Word for word, transcribe all of the records.
── Data in this exercise
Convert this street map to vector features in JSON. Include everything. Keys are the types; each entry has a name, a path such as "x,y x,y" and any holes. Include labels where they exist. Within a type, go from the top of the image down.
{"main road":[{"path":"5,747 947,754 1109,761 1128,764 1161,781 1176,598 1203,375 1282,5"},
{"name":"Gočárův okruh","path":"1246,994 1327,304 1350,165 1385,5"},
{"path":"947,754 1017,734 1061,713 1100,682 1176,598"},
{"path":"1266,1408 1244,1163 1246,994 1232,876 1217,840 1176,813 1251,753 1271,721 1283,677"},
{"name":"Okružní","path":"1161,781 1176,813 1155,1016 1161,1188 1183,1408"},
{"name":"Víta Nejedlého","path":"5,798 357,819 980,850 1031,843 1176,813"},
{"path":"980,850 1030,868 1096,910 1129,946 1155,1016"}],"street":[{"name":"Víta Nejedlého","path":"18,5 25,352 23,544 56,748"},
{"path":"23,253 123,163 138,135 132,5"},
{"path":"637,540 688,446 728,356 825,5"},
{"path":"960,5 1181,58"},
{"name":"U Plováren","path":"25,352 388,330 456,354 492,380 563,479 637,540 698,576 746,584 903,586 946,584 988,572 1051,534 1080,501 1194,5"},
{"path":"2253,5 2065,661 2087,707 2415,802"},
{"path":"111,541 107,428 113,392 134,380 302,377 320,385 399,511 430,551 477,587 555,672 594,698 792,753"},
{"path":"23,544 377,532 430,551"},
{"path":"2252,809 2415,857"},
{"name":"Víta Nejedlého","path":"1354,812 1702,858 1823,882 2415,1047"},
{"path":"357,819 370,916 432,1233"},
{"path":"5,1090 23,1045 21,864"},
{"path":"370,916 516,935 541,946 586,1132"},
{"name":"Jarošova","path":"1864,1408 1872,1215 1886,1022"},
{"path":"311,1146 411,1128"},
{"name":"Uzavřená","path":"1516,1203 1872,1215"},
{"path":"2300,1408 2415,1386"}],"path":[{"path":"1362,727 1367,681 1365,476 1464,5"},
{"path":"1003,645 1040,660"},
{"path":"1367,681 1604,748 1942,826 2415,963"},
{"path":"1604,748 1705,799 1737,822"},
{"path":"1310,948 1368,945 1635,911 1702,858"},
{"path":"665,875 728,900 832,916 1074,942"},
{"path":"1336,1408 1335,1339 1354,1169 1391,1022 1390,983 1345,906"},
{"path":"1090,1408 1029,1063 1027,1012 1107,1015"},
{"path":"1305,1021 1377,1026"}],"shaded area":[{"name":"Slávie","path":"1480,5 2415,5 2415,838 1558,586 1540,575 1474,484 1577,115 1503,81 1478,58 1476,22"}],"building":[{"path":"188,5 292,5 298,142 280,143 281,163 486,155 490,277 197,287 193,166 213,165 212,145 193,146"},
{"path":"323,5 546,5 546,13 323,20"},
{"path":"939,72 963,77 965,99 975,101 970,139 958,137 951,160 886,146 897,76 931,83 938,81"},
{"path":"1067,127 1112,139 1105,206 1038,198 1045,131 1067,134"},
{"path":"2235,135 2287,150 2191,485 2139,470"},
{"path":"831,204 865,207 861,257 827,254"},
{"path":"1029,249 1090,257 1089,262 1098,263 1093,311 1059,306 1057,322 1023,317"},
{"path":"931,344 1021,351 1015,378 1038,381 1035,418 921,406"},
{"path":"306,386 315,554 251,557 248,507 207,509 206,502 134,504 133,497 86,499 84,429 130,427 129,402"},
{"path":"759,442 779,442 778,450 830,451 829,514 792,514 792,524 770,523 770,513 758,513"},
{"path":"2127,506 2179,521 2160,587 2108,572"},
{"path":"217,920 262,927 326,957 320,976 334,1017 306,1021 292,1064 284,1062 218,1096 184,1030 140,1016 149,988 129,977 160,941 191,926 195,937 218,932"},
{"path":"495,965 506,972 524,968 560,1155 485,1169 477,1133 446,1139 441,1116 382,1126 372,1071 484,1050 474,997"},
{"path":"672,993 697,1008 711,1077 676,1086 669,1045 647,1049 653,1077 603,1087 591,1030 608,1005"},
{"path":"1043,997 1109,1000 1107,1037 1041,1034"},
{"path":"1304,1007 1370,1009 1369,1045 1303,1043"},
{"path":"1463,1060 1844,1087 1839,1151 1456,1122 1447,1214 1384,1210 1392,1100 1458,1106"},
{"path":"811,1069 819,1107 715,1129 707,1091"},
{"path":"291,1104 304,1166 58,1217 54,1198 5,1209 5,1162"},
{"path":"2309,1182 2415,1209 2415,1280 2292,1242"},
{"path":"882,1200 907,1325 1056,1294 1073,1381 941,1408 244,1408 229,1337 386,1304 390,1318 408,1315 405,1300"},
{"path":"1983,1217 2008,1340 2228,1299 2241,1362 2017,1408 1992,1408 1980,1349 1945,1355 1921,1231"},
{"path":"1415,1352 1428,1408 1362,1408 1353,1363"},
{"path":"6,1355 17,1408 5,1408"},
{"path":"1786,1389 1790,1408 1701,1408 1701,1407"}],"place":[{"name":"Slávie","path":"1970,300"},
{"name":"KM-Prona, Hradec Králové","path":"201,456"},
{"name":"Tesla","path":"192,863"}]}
────
Solution below:
Convert this street map to vector features in JSON. Include everything. Keys are the types; each entry has a name, a path such as "x,y x,y" and any holes. Include labels where they exist. Within a type, go from the top of the image down.
{"main road":[{"path":"5,747 947,754 1109,761 1128,764 1161,781 1176,598 1203,375 1282,5"},
{"name":"Gočárův okruh","path":"1246,994 1327,304 1350,165 1385,5"},
{"path":"947,754 1017,734 1061,713 1100,682 1176,598"},
{"path":"1266,1408 1244,1163 1246,994 1232,876 1217,840 1176,813 1251,753 1271,721 1283,677"},
{"name":"Okružní","path":"1161,781 1176,813 1155,1016 1161,1188 1183,1408"},
{"name":"Víta Nejedlého","path":"5,798 357,819 980,850 1031,843 1176,813"},
{"path":"980,850 1030,868 1096,910 1129,946 1155,1016"}],"street":[{"name":"Víta Nejedlého","path":"18,5 25,352 23,544 56,748"},
{"path":"23,253 123,163 138,135 132,5"},
{"path":"637,540 688,446 728,356 825,5"},
{"path":"960,5 1181,58"},
{"name":"U Plováren","path":"25,352 388,330 456,354 492,380 563,479 637,540 698,576 746,584 903,586 946,584 988,572 1051,534 1080,501 1194,5"},
{"path":"2253,5 2065,661 2087,707 2415,802"},
{"path":"111,541 107,428 113,392 134,380 302,377 320,385 399,511 430,551 477,587 555,672 594,698 792,753"},
{"path":"23,544 377,532 430,551"},
{"path":"2252,809 2415,857"},
{"name":"Víta Nejedlého","path":"1354,812 1702,858 1823,882 2415,1047"},
{"path":"357,819 370,916 432,1233"},
{"path":"5,1090 23,1045 21,864"},
{"path":"370,916 516,935 541,946 586,1132"},
{"name":"Jarošova","path":"1864,1408 1872,1215 1886,1022"},
{"path":"311,1146 411,1128"},
{"name":"Uzavřená","path":"1516,1203 1872,1215"},
{"path":"2300,1408 2415,1386"}],"path":[{"path":"1362,727 1367,681 1365,476 1464,5"},
{"path":"1003,645 1040,660"},
{"path":"1367,681 1604,748 1942,826 2415,963"},
{"path":"1604,748 1705,799 1737,822"},
{"path":"1310,948 1368,945 1635,911 1702,858"},
{"path":"665,875 728,900 832,916 1074,942"},
{"path":"1336,1408 1335,1339 1354,1169 1391,1022 1390,983 1345,906"},
{"path":"1090,1408 1029,1063 1027,1012 1107,1015"},
{"path":"1305,1021 1377,1026"}],"shaded area":[{"name":"Slávie","path":"1480,5 2415,5 2415,838 1558,586 1540,575 1474,484 1577,115 1503,81 1478,58 1476,22"}],"building":[{"path":"188,5 292,5 298,142 280,143 281,163 486,155 490,277 197,287 193,166 213,165 212,145 193,146"},
{"path":"323,5 546,5 546,13 323,20"},
{"path":"939,72 963,77 965,99 975,101 970,139 958,137 951,160 886,146 897,76 931,83 938,81"},
{"path":"1067,127 1112,139 1105,206 1038,198 1045,131 1067,134"},
{"path":"2235,135 2287,150 2191,485 2139,470"},
{"path":"831,204 865,207 861,257 827,254"},
{"path":"1029,249 1090,257 1089,262 1098,263 1093,311 1059,306 1057,322 1023,317"},
{"path":"931,344 1021,351 1015,378 1038,381 1035,418 921,406"},
{"path":"306,386 315,554 251,557 248,507 207,509 206,502 134,504 133,497 86,499 84,429 130,427 129,402"},
{"path":"759,442 779,442 778,450 830,451 829,514 792,514 792,524 770,523 770,513 758,513"},
{"path":"2127,506 2179,521 2160,587 2108,572"},
{"path":"217,920 262,927 326,957 320,976 334,1017 306,1021 292,1064 284,1062 218,1096 184,1030 140,1016 149,988 129,977 160,941 191,926 195,937 218,932"},
{"path":"495,965 506,972 524,968 560,1155 485,1169 477,1133 446,1139 441,1116 382,1126 372,1071 484,1050 474,997"},
{"path":"672,993 697,1008 711,1077 676,1086 669,1045 647,1049 653,1077 603,1087 591,1030 608,1005"},
{"path":"1043,997 1109,1000 1107,1037 1041,1034"},
{"path":"1304,1007 1370,1009 1369,1045 1303,1043"},
{"path":"1463,1060 1844,1087 1839,1151 1456,1122 1447,1214 1384,1210 1392,1100 1458,1106"},
{"path":"811,1069 819,1107 715,1129 707,1091"},
{"path":"291,1104 304,1166 58,1217 54,1198 5,1209 5,1162"},
{"path":"2309,1182 2415,1209 2415,1280 2292,1242"},
{"path":"882,1200 907,1325 1056,1294 1073,1381 941,1408 244,1408 229,1337 386,1304 390,1318 408,1315 405,1300"},
{"path":"1983,1217 2008,1340 2228,1299 2241,1362 2017,1408 1992,1408 1980,1349 1945,1355 1921,1231"},
{"path":"1415,1352 1428,1408 1362,1408 1353,1363"},
{"path":"6,1355 17,1408 5,1408"},
{"path":"1786,1389 1790,1408 1701,1408 1701,1407"}],"place":[{"name":"Slávie","path":"1970,300"},
{"name":"KM-Prona, Hradec Králové","path":"201,456"},
{"name":"Tesla","path":"192,863"}]}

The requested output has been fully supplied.